*Problem requirements:* Copy the lines below word for word, skipping any image.

-- Opening Marker --

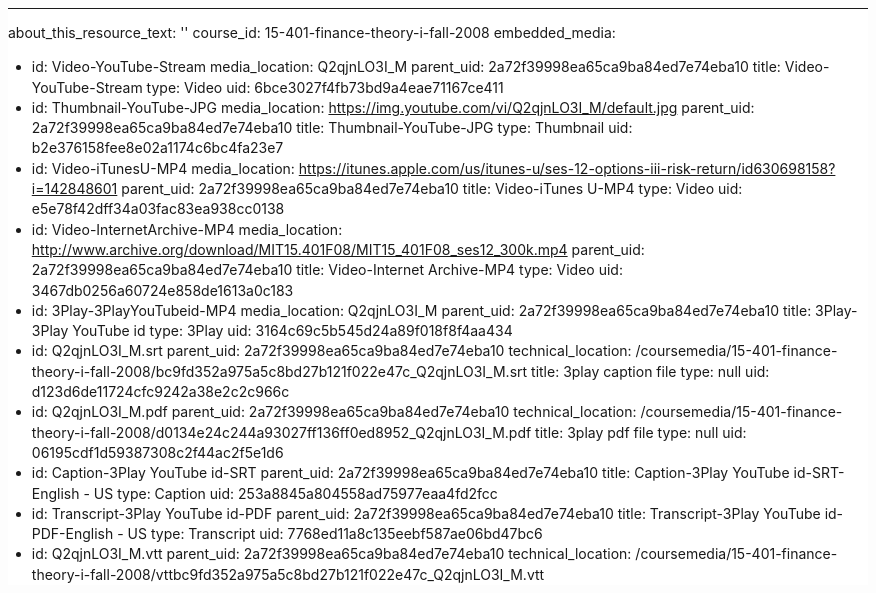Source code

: ---
about_this_resource_text: ''
course_id: 15-401-finance-theory-i-fall-2008
embedded_media:
- id: Video-YouTube-Stream
  media_location: Q2qjnLO3I_M
  parent_uid: 2a72f39998ea65ca9ba84ed7e74eba10
  title: Video-YouTube-Stream
  type: Video
  uid: 6bce3027f4fb73bd9a4eae71167ce411
- id: Thumbnail-YouTube-JPG
  media_location: https://img.youtube.com/vi/Q2qjnLO3I_M/default.jpg
  parent_uid: 2a72f39998ea65ca9ba84ed7e74eba10
  title: Thumbnail-YouTube-JPG
  type: Thumbnail
  uid: b2e376158fee8e02a1174c6bc4fa23e7
- id: Video-iTunesU-MP4
  media_location: https://itunes.apple.com/us/itunes-u/ses-12-options-iii-risk-return/id630698158?i=142848601
  parent_uid: 2a72f39998ea65ca9ba84ed7e74eba10
  title: Video-iTunes U-MP4
  type: Video
  uid: e5e78f42dff34a03fac83ea938cc0138
- id: Video-InternetArchive-MP4
  media_location: http://www.archive.org/download/MIT15.401F08/MIT15_401F08_ses12_300k.mp4
  parent_uid: 2a72f39998ea65ca9ba84ed7e74eba10
  title: Video-Internet Archive-MP4
  type: Video
  uid: 3467db0256a60724e858de1613a0c183
- id: 3Play-3PlayYouTubeid-MP4
  media_location: Q2qjnLO3I_M
  parent_uid: 2a72f39998ea65ca9ba84ed7e74eba10
  title: 3Play-3Play YouTube id
  type: 3Play
  uid: 3164c69c5b545d24a89f018f8f4aa434
- id: Q2qjnLO3I_M.srt
  parent_uid: 2a72f39998ea65ca9ba84ed7e74eba10
  technical_location: /coursemedia/15-401-finance-theory-i-fall-2008/bc9fd352a975a5c8bd27b121f022e47c_Q2qjnLO3I_M.srt
  title: 3play caption file
  type: null
  uid: d123d6de11724cfc9242a38e2c2c966c
- id: Q2qjnLO3I_M.pdf
  parent_uid: 2a72f39998ea65ca9ba84ed7e74eba10
  technical_location: /coursemedia/15-401-finance-theory-i-fall-2008/d0134e24c244a93027ff136ff0ed8952_Q2qjnLO3I_M.pdf
  title: 3play pdf file
  type: null
  uid: 06195cdf1d59387308c2f44ac2f5e1d6
- id: Caption-3Play YouTube id-SRT
  parent_uid: 2a72f39998ea65ca9ba84ed7e74eba10
  title: Caption-3Play YouTube id-SRT-English - US
  type: Caption
  uid: 253a8845a804558ad75977eaa4fd2fcc
- id: Transcript-3Play YouTube id-PDF
  parent_uid: 2a72f39998ea65ca9ba84ed7e74eba10
  title: Transcript-3Play YouTube id-PDF-English - US
  type: Transcript
  uid: 7768ed11a8c135eebf587ae06bd47bc6
- id: Q2qjnLO3I_M.vtt
  parent_uid: 2a72f39998ea65ca9ba84ed7e74eba10
  technical_location: /coursemedia/15-401-finance-theory-i-fall-2008/vttbc9fd352a975a5c8bd27b121f022e47c_Q2qjnLO3I_M.vtt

-- Closing Marker --

*Written solution:*
Source code

: ---
about_this_resource_text: ''
course_id: 15-401-finance-theory-i-fall-2008
embedded_media:
- id: Video-YouTube-Stream
  media_location: Q2qjnLO3I_M
  parent_uid: 2a72f39998ea65ca9ba84ed7e74eba10
  title: Video-YouTube-Stream
  type: Video
  uid: 6bce3027f4fb73bd9a4eae71167ce411
- id: Thumbnail-YouTube-JPG
  media_location: https://img.youtube.com/vi/Q2qjnLO3I_M/default.jpg
  parent_uid: 2a72f39998ea65ca9ba84ed7e74eba10
  title: Thumbnail-YouTube-JPG
  type: Thumbnail
  uid: b2e376158fee8e02a1174c6bc4fa23e7
- id: Video-iTunesU-MP4
  media_location: https://itunes.apple.com/us/itunes-u/ses-12-options-iii-risk-return/id630698158?i=142848601
  parent_uid: 2a72f39998ea65ca9ba84ed7e74eba10
  title: Video-iTunes U-MP4
  type: Video
  uid: e5e78f42dff34a03fac83ea938cc0138
- id: Video-InternetArchive-MP4
  media_location: http://www.archive.org/download/MIT15.401F08/MIT15_401F08_ses12_300k.mp4
  parent_uid: 2a72f39998ea65ca9ba84ed7e74eba10
  title: Video-Internet Archive-MP4
  type: Video
  uid: 3467db0256a60724e858de1613a0c183
- id: 3Play-3PlayYouTubeid-MP4
  media_location: Q2qjnLO3I_M
  parent_uid: 2a72f39998ea65ca9ba84ed7e74eba10
  title: 3Play-3Play YouTube id
  type: 3Play
  uid: 3164c69c5b545d24a89f018f8f4aa434
- id: Q2qjnLO3I_M.srt
  parent_uid: 2a72f39998ea65ca9ba84ed7e74eba10
  technical_location: /coursemedia/15-401-finance-theory-i-fall-2008/bc9fd352a975a5c8bd27b121f022e47c_Q2qjnLO3I_M.srt
  title: 3play caption file
  type: null
  uid: d123d6de11724cfc9242a38e2c2c966c
- id: Q2qjnLO3I_M.pdf
  parent_uid: 2a72f39998ea65ca9ba84ed7e74eba10
  technical_location: /coursemedia/15-401-finance-theory-i-fall-2008/d0134e24c244a93027ff136ff0ed8952_Q2qjnLO3I_M.pdf
  title: 3play pdf file
  type: null
  uid: 06195cdf1d59387308c2f44ac2f5e1d6
- id: Caption-3Play YouTube id-SRT
  parent_uid: 2a72f39998ea65ca9ba84ed7e74eba10
  title: Caption-3Play YouTube id-SRT-English - US
  type: Caption
  uid: 253a8845a804558ad75977eaa4fd2fcc
- id: Transcript-3Play YouTube id-PDF
  parent_uid: 2a72f39998ea65ca9ba84ed7e74eba10
  title: Transcript-3Play YouTube id-PDF-English - US
  type: Transcript
  uid: 7768ed11a8c135eebf587ae06bd47bc6
- id: Q2qjnLO3I_M.vtt
  parent_uid: 2a72f39998ea65ca9ba84ed7e74eba10
  technical_location: /coursemedia/15-401-finance-theory-i-fall-2008/vttbc9fd352a975a5c8bd27b121f022e47c_Q2qjnLO3I_M.vtt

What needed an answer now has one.